La Guinée vient de perdre l’un de ses plus brillants esprits, un pilier de la pensée critique et de la liberté de la presse. Albassirou Diallo, connu aussi sous le nom d’El-Béchir Diallo, est décédé à Dakar, laissant derrière lui une œuvre, une exigence morale et une empreinte intellectuelle rares. Paix éternelle à son âme.

Journaliste d’exception, intellectuel dense, homme d’une culture encyclopédique, El-Béchir Diallo appartenait à cette trempe d’hommes qui éclairent leur époque sans jamais chercher la lumière pour eux-mêmes. Sa disparition endeuille la presse guinéenne tout entière, ses confrères, ses amis, et bien au-delà, tous ceux qui croyaient encore à la force des idées, à la rigueur de la pensée et à l’indépendance de la plume.

J’ai eu l’immense privilège de travailler à ses côtés au journal L’Observateur, que nous avons fondé ensemble avec l’ancien ministre Tibou Kamara. Plus qu’une collaboration professionnelle, c’est une fraternité intellectuelle et humaine qui nous liait. Nous avons partagé les mêmes quartiers de Conakry, les mêmes débats passionnés, les mêmes indignations, les mêmes espoirs pour la Guinée. Avec El-Béchir, tout était discussion, profondeur, exigence.

En dehors de Tierno Monénembo, il était, sans exagération, l’un des hommes les plus cultivés que la Guinée ait portés. Sa conversation était une école, son raisonnement une leçon de rigueur, sa mémoire un trésor vivant. La dernière fois que nous avons échangé, au quartier T10, à son invitation, il m’avait suggéré d’écrire un livre sur lui, pour, disait-il avec modestie, “éviter de faire ses mémoires”.

Cette phrase, à elle seule, résume l’homme : immense, mais humble.Le parcours d’El-Béchir Diallo force le respect. Lauréat en mathématiques sous le régime de Sékou Touré, il fut victime de l’injustice historique de 1977, lorsque le pouvoir décida d’exclure les lauréats peuls des bourses de l’État. Contraint à l’exil, il se réfugia au Sénégal où il se distingua comme meilleur étudiant en mathématiques, avant d’obtenir une bourse pour la Belgique. Là-bas, il décrocha une agrégation en mathématiques, un doctorat en philosophie, ainsi que de nombreux autres diplômes, incarnant l’excellence intellectuelle africaine au plus haut niveau.

Mais El-Béchir Diallo n’était pas seulement un universitaire brillant. Il fut un combattant de la liberté de la presse. Du Lynx à L’Indépendant, puis à L’Observateur, il a marqué le journalisme guinéen par son style, sa liberté de ton, son refus de la compromission.
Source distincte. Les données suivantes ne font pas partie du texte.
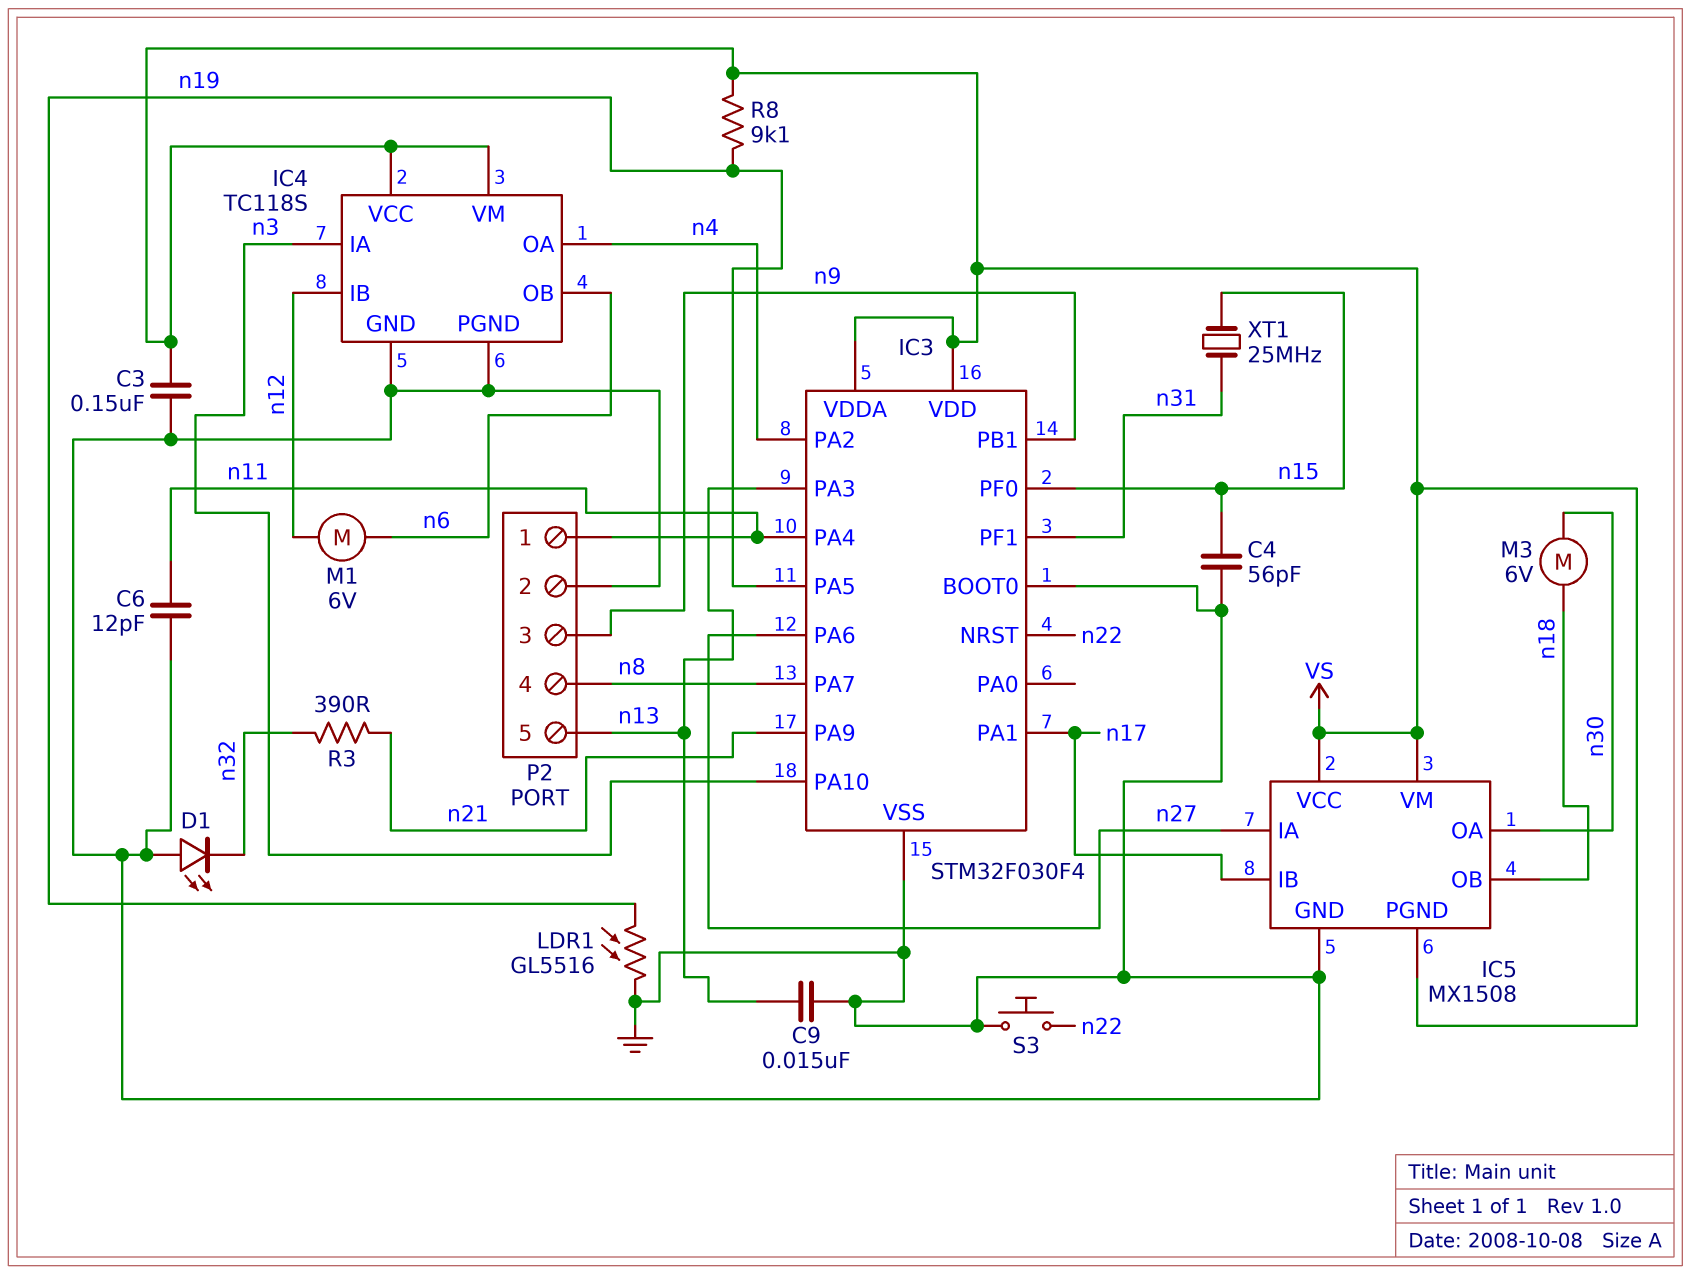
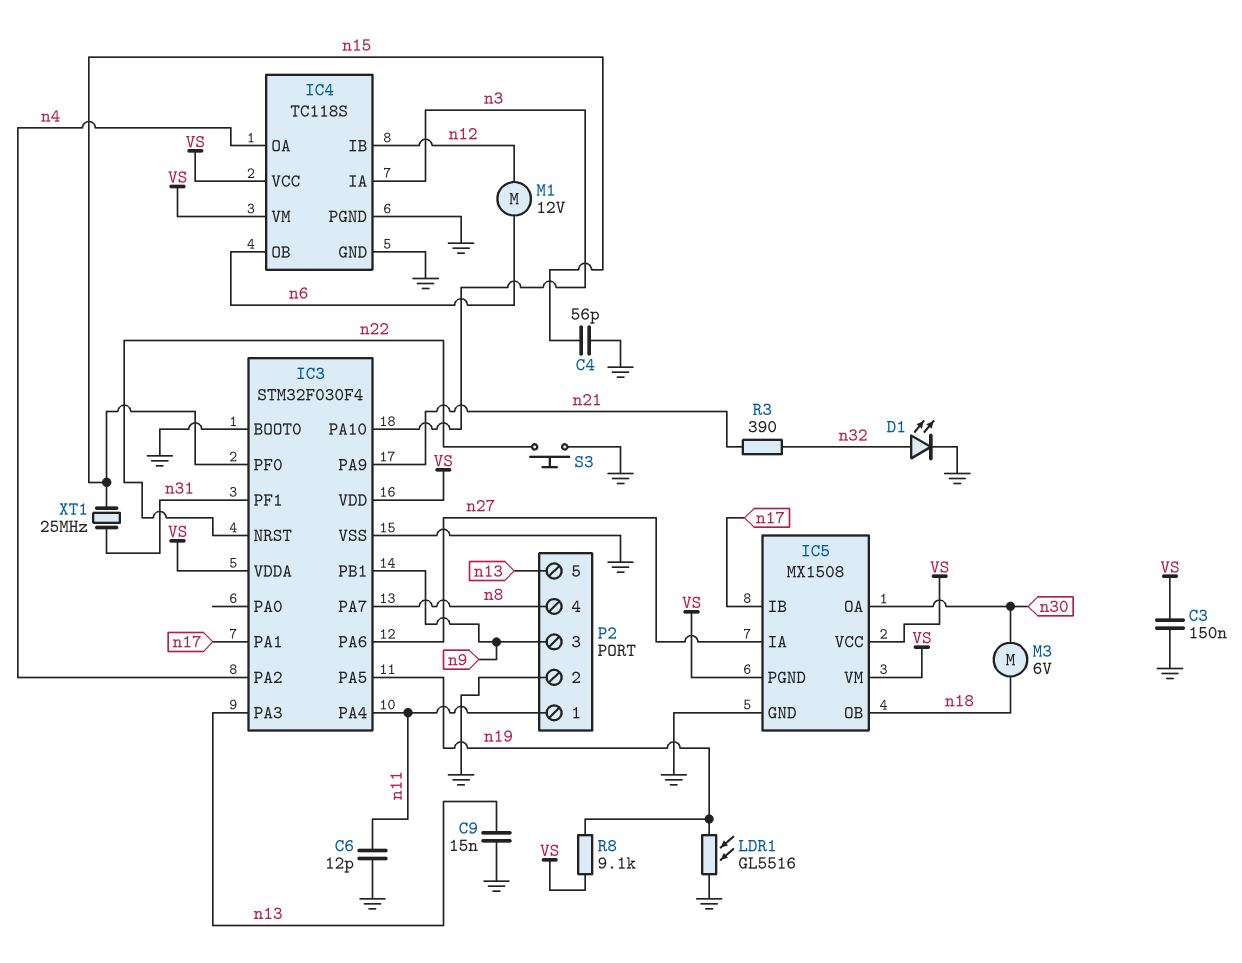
D1: LED (A GND, K n32) -> LED (A n32, K GND)
M1: motor 6V (n6, n12) -> motor 12V (n6, n12)

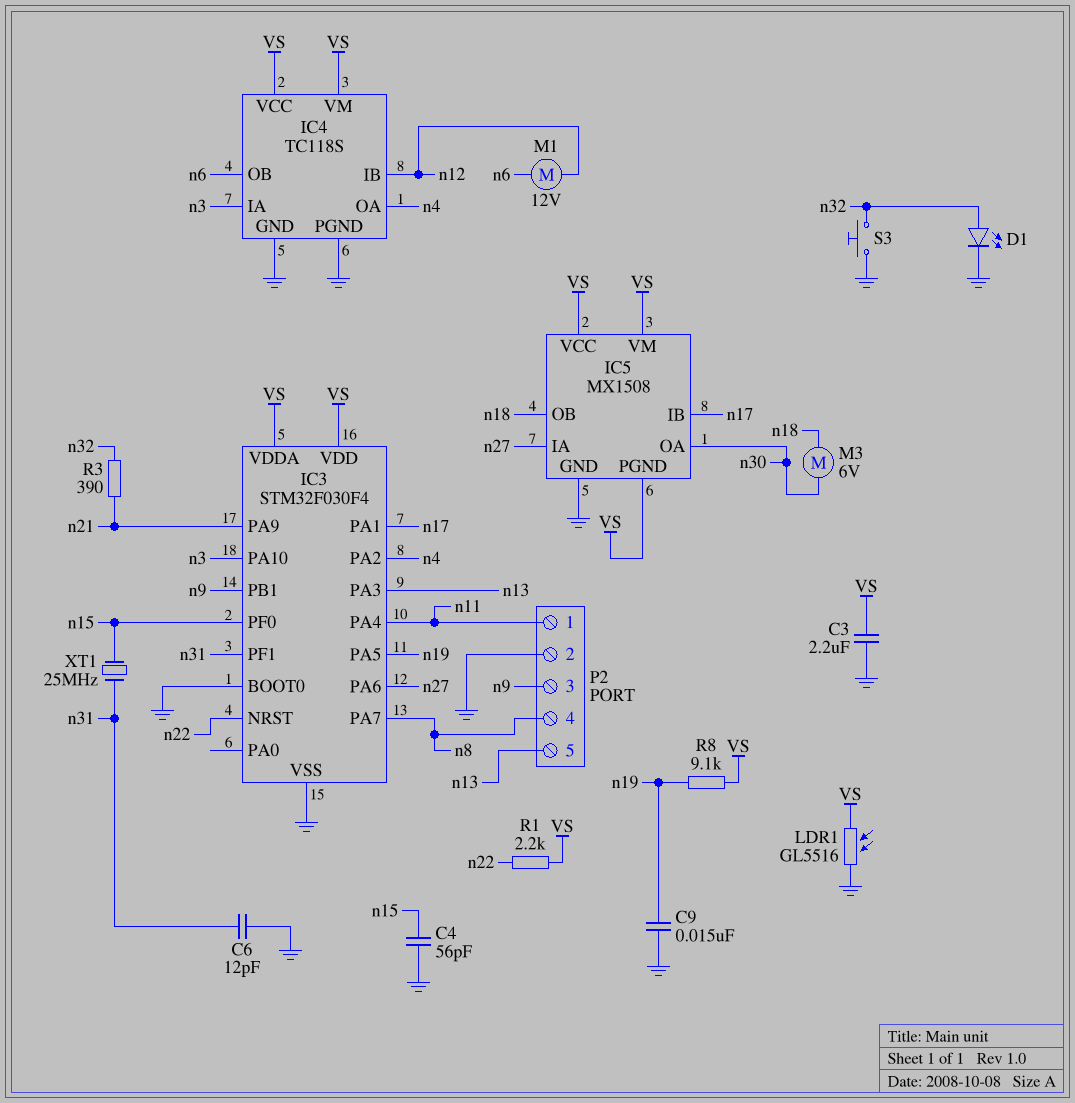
C3: 150nF (GND, VS) -> 2.2uF (GND, VS)
C6: 12pF (GND, n11) -> 12pF (GND, n31)
C9: 15nF (GND, n13) -> 15nF (GND, n19)
LDR1: GL5516 (GND, n19) -> GL5516 (GND, VS)
R1: none -> 2.2k (VS, n22)
S3: button (GND, n22) -> button (GND, n32)

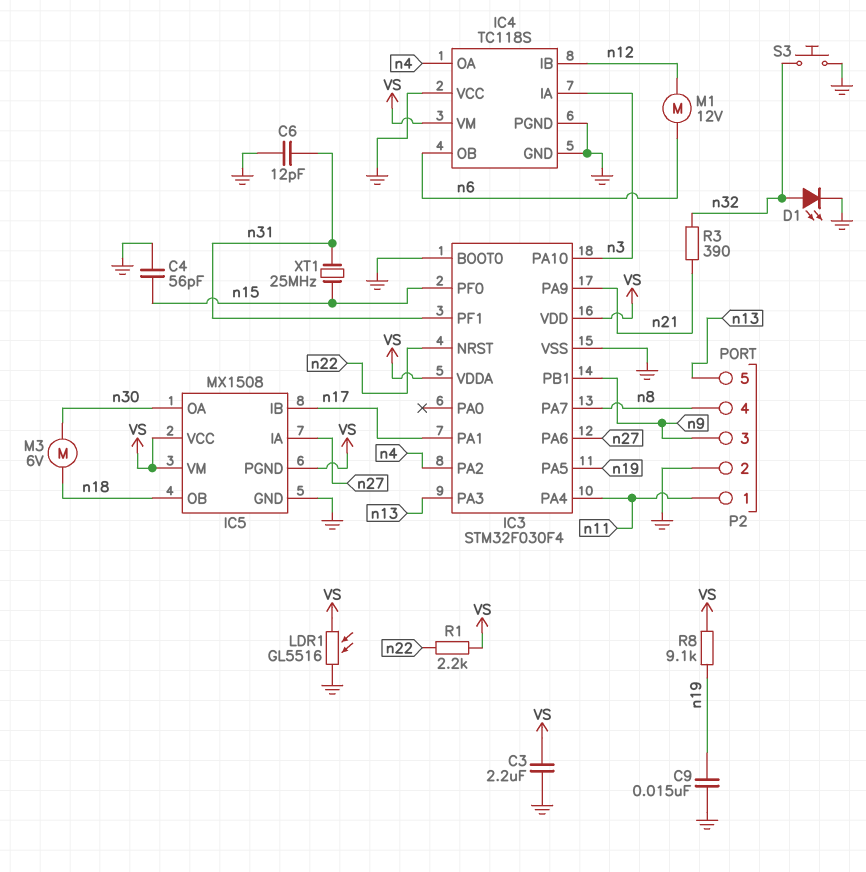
IC4 pin VCC: VS -> GND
Sa contribution à l’émergence et à la consolidation d’une presse indépendante en Guinée est tout simplement inestimable.

Son expertise et sa hauteur de vue faisaient de lui un homme régulièrement consulté à la Primature et dans de nombreux ministères. Il conseillait sans jamais se vendre, éclairait sans jamais flatter. Intellectuel engagé, mais jamais partisan, il restait fidèle à une seule cause : la vérité.

Marié à une femme juive, père de trois enfants, El-Béchir Diallo incarnait aussi l’ouverture, le dialogue des cultures et des civilisations, loin des replis identitaires et des dogmatismes étroits.
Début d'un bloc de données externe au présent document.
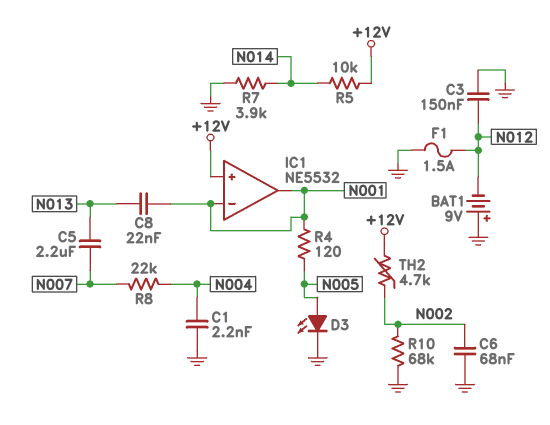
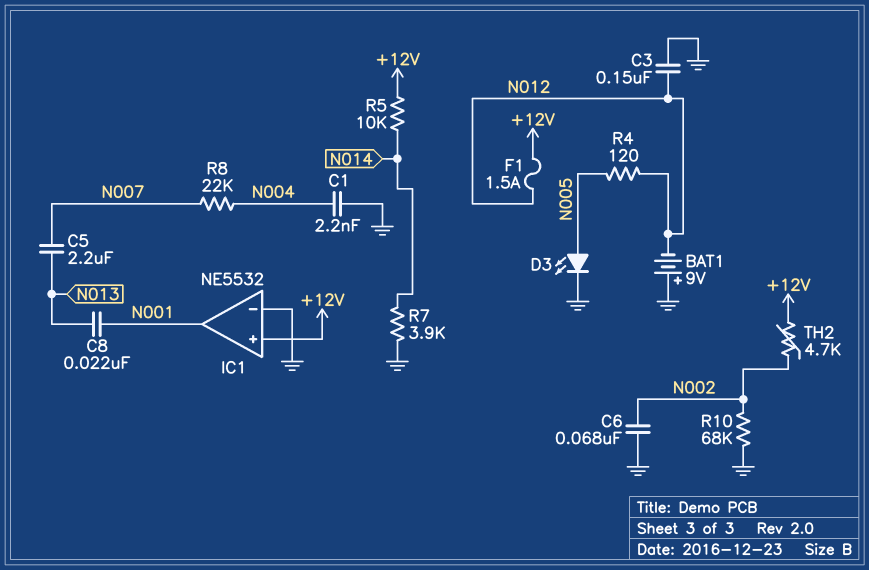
F1: 1.5A (GND, N012) -> 1.5A (+12V, N012)
IC1 pin in-: N001 -> GND
R4: 120 (N001, N005) -> 120 (N005, N012)

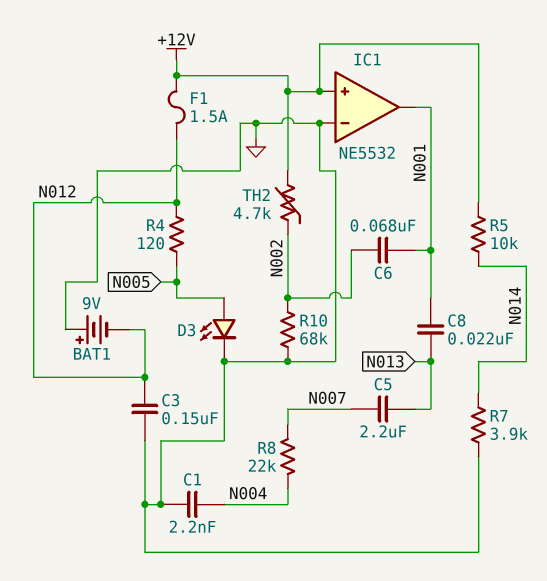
C6: 68nF (GND, N002) -> 68nF (N001, N002)

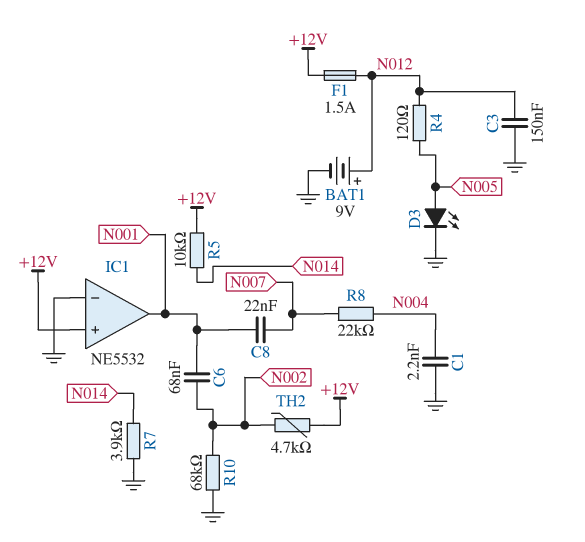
BAT1: 9V (plus GND, minus N012) -> 9V (plus N012, minus GND)
C5: 2.2uF (N007, N013) -> none
C8: 22nF (N001, N013) -> 22nF (N001, N007)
En ce moment de profonde tristesse, j’adresse mes condoléances émues à sa famille, aux héritiers du célèbre gendarme Abdoulaye Diallo, alias « Dis la vérité », à l’équipe du Lynx, de L’Observateur où je l’ai connu de près, et à l’ensemble de la presse guinéenne, aujourd’hui orpheline d’un de ses plus illustres défenseurs.

La Guinée perd un intellectuel majeur. La presse perd un pilier. Nous perdons un frère, un ami, un maître.

Qu’il repose en paix. Que la terre lui soit llégère.